* **TEXTO**:
(Viene del post anterior. Las citas de las que no se diga lo contrario corresponden a Manuscritos: Economía y filosofía, de Karl Marx.)
La enajenación de la persona / trabajador no sólo tiene
efectos inmediatos en lo que a la producción se refiere. No basta con
convertimos en parte de la oferta y la demanda, herramientas que hay que
atender sólo para que no dejen de funcionar y cuya tasa de renovación no hay
que perder de vista. La enajenación ofrece interesantísimas ventajas desde el
punto de vista de la dominación (para evitar confusiones: lo que sigue en este
párrafo es una reflexión mía, todo lo mía que puede ser una reflexión hecha al
tiempo que leía un texto de Tiqqun que en buena parte estaba inspirado en Foucault
y el biopoder que a su vez...). No hay arma de guerra más poderosa que la
persona, entiéndase de forma metafórica o literal, según el ánimo de cada cual.

* **DATOS DE ORIGEN**:
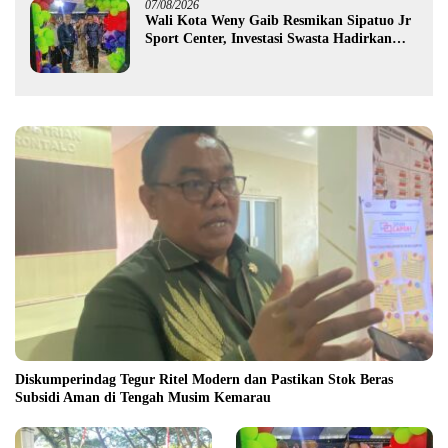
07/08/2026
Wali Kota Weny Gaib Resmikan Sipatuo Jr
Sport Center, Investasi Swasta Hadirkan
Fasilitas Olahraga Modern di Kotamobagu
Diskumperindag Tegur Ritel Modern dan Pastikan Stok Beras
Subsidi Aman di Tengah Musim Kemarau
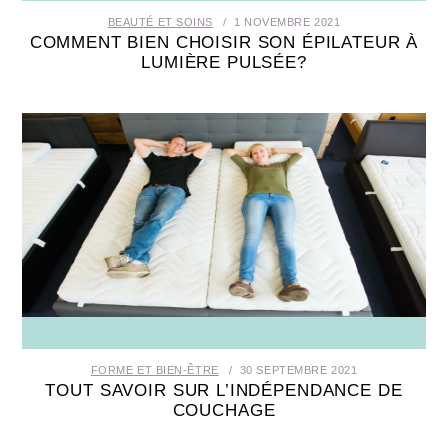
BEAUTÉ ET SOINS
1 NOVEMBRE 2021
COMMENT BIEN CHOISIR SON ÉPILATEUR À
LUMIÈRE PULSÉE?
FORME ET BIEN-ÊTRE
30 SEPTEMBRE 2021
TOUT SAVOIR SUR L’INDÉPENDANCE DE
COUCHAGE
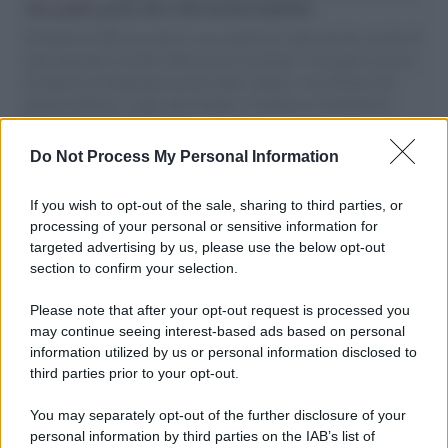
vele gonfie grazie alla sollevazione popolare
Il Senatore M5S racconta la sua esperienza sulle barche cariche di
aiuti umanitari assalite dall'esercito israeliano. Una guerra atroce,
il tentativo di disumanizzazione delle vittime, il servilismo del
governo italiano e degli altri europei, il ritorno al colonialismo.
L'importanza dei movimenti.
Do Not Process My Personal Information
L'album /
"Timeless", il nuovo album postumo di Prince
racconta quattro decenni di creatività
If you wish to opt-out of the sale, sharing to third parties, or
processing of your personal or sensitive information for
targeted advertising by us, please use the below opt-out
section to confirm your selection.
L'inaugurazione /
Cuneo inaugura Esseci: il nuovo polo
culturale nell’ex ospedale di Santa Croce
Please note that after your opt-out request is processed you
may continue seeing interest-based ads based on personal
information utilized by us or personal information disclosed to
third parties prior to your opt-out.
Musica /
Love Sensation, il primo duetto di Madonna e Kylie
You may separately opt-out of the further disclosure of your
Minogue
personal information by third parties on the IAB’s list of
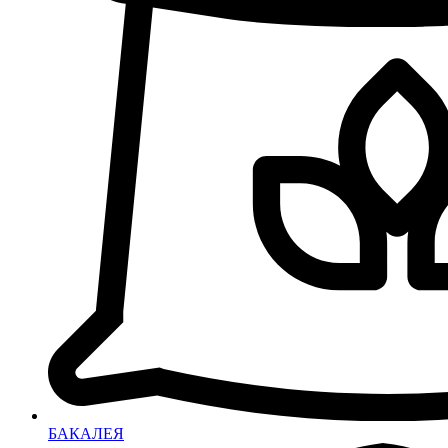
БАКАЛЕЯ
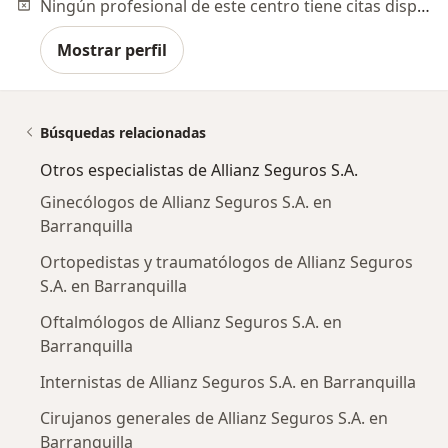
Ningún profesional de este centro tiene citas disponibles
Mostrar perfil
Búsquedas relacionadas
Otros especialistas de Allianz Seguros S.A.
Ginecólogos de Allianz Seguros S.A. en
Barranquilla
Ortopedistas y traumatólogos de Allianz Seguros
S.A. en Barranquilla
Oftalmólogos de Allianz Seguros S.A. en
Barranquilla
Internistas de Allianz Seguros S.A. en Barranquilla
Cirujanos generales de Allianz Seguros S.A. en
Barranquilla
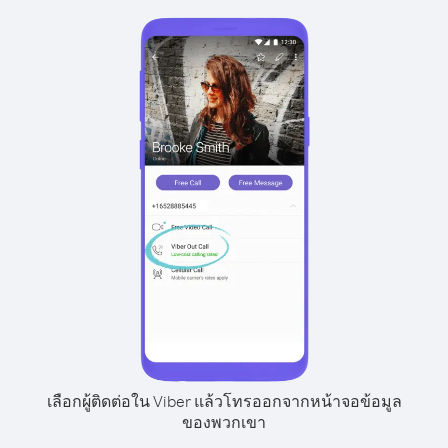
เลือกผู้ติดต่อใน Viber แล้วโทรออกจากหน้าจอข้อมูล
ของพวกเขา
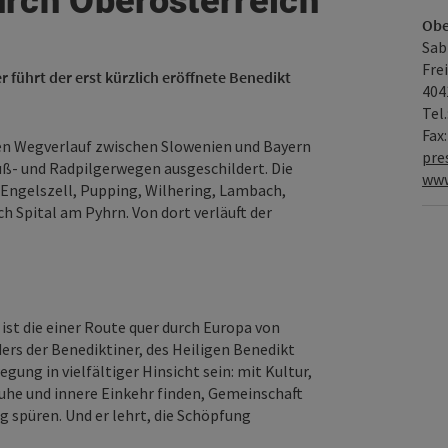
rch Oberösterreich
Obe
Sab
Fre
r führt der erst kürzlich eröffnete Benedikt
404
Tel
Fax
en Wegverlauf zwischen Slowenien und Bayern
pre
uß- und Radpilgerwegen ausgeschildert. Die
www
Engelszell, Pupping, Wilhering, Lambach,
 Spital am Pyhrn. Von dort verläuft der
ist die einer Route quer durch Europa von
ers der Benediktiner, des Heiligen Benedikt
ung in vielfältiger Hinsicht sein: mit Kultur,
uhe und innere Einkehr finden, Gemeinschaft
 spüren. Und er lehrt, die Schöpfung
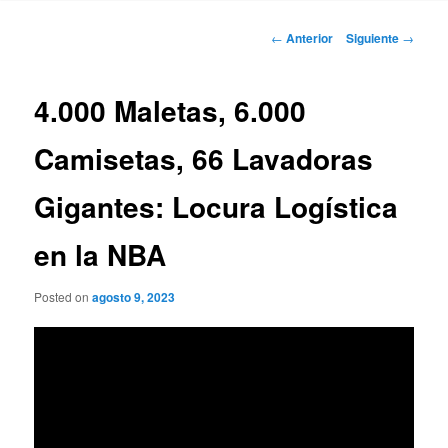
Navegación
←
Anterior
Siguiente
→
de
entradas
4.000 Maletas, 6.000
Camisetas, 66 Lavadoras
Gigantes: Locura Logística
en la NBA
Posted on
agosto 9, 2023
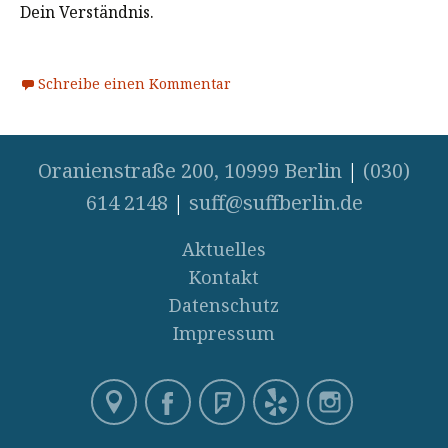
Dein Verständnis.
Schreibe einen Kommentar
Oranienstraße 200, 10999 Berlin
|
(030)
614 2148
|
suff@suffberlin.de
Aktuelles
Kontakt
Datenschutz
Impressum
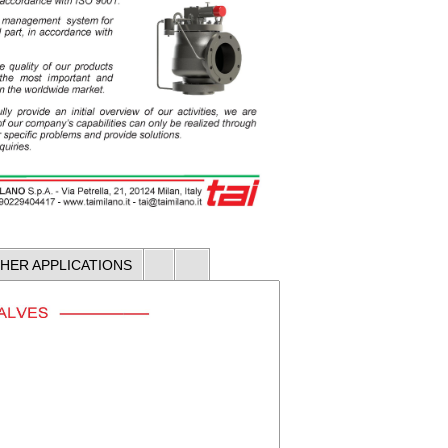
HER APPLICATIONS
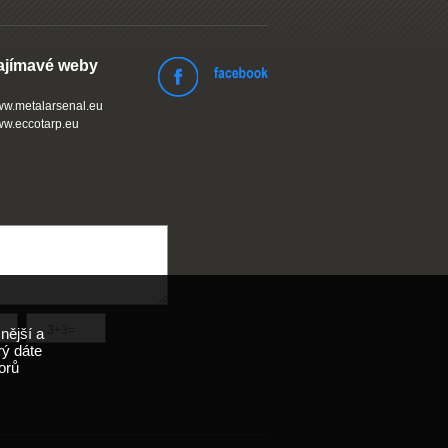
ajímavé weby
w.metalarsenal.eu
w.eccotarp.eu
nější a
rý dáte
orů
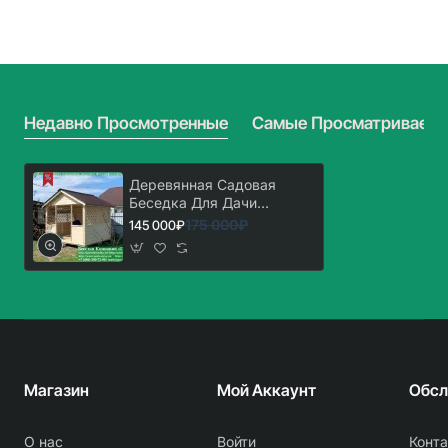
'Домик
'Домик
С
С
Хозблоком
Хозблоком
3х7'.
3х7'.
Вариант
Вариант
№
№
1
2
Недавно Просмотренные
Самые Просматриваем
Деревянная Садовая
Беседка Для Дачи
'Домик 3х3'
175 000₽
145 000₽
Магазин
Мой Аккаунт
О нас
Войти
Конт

...

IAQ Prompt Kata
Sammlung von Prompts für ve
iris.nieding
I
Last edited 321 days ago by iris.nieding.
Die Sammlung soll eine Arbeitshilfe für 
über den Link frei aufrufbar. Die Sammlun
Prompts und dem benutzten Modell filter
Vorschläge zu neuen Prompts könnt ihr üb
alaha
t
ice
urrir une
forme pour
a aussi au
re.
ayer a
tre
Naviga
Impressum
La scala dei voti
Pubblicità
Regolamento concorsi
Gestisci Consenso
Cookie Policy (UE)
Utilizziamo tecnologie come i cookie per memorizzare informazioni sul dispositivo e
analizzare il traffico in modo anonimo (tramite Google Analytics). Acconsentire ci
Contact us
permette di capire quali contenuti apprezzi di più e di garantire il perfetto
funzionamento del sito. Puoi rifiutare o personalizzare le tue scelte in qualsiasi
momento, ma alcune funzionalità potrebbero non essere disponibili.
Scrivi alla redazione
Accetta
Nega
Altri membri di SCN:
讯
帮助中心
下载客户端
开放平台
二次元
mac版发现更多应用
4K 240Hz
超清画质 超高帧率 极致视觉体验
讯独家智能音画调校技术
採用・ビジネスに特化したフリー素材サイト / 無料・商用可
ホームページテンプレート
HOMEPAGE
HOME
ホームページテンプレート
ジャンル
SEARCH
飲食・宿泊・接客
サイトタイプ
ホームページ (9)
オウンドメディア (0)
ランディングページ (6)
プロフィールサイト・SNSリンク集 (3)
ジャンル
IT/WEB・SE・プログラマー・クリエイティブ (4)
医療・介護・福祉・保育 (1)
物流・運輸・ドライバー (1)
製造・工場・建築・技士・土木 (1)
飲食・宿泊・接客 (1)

* **QUÉ HARÁS**:
(a) Pasa al inglés esta oración del texto sobre la enajenación: "No hay arma de guerra más poderosa que la persona, entiéndase de forma metafórica o literal, según el ánimo de cada cual."
(b) Resume en dos oraciones el texto sobre la enajenación.
(c) Continúa el texto sobre la enajenación desde el punto en que se detiene.

* **RESPUESTAS**:
(a) There is no more powerful weapon of war than the person, whether taken metaphorically or literally, depending on each one's frame of mind.

(b) La enajenación del trabajador no solo afecta a la producción, pues no basta con hacer de las personas parte de la oferta y la demanda, como herramientas que hay que mantener funcionando. Como reflexión personal, surgida al leer un texto de Tiqqun inspirado en Foucault y el biopoder, se plantea que la enajenación ofrece grandes ventajas para la dominación, ya que no hay arma de guerra más poderosa que la persona.

(c)
La dominación exige el monopolio de la violencia. Mientras hace todo lo posible
por acaparar las justificaciones morales para su uso, se asegura de poseer la casi
totalidad de armas. La revolución solo puede contar con nuestros cuerpos y
nuestras almas (voluntad, presencia, poder...). Sin embargo, y para
nuestra desgracia, operada la enajenación, esto es, la separación de cuerpo y
alma, perdemos casi todo nuestro potencial. Ya no somos capaces de luchar, de
tomar lo que nos pertenece, apenas llegamos a acordarnos si hoy hemos tomado el
antidepresivo o no, a arrastrarnos de la cama al lavabo, del lavabo al coche,
del coche al lugar de trabajo o la oficina del INEM... Y siempre con la
escondida certeza de que la vida no es lo que estamos viviendo. Por eso, el
camino hacia el mundo nuevo se irá haciendo a base de reparaciones, de unir lo
que se ha separado, nuestros cuerpos y nuestras conciencias, los humanos y los
humanos, los humanos y la naturaleza.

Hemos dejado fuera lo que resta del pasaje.